Memory on consoles is a different baby completely than on PC. On a console you know exactly how quickly you can pull data in from the optical drive, and have a good idea about the hard drive. On the PC you figure most people have a couple of gigs of RAM, so you may as well use it, and you have no control over what else is using those resources on the system, so you're better to use RAM than to rely on disk access. You also have very different memory space requirements with the GPU (you might be mirroring your data between GPU and CPU memory, that sort of thing).
And yes, memory can matter a lot, that's usually textures.

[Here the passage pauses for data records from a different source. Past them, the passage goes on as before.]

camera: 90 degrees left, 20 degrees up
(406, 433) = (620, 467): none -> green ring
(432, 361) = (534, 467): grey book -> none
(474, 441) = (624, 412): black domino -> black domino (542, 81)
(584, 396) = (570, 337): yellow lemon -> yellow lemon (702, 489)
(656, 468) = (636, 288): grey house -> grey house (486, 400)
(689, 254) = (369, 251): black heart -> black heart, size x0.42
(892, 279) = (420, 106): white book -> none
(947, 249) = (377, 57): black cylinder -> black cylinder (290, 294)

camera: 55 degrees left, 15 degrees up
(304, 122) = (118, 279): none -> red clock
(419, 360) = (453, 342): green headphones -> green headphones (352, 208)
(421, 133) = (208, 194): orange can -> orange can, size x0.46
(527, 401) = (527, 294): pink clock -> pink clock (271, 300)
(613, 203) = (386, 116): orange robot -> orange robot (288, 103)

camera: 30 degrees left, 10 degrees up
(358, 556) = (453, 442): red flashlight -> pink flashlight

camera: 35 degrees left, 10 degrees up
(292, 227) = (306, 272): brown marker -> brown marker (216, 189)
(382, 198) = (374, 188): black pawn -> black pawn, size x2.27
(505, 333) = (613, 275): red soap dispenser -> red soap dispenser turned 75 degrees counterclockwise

I always figured the easiest thing sony could have done to make the PS3 better was to swap the notebook hard drives for a desktop drive, and use the cost difference to put in 1 gig of memory rather than 512, which would have made developers have something they could point to as much easier to manage than the xbox.
But when you're actually developing on a console, you absolutely have to keep track of everything going into memory, and you are damn sure why it's there, but you also are 100% sure what every PS3 or Xbox2 will have for memory. On PC you have so much memory, and you might have been a nub and not set the right compiler options etc. but you just use the memory because it's there.
Actually, when at altitude the horizon is far more than 20 km distant. Of course it is not rendered at the same level of detail as the close terrain, but the polygons etc for mountains, lakes etc do need to be processed as you can see them 50 nautical miles away from 50 thousand feet. Also remember that the rendering area goes as the square of the distance: double the range means four times the rendering area (yes, you often look behind you when in an aircraft - TrackIR is wonderful). Incidentally, what is probably causing your stuttering is not the processing power of your card, it is the amount of video memory. When textures need to be swapped between main memory and video memory you can see stuttering. Higher levels of anti-aliasing and an-isotropic filtering also gobble memory (in addition to the texture size/quality). GPUZ is a free tool that has graphs/plots that can help diagnose when you run out of video memory. My point still stands, even if the original poster doesn't need a more powerful card for his uses, some of is do.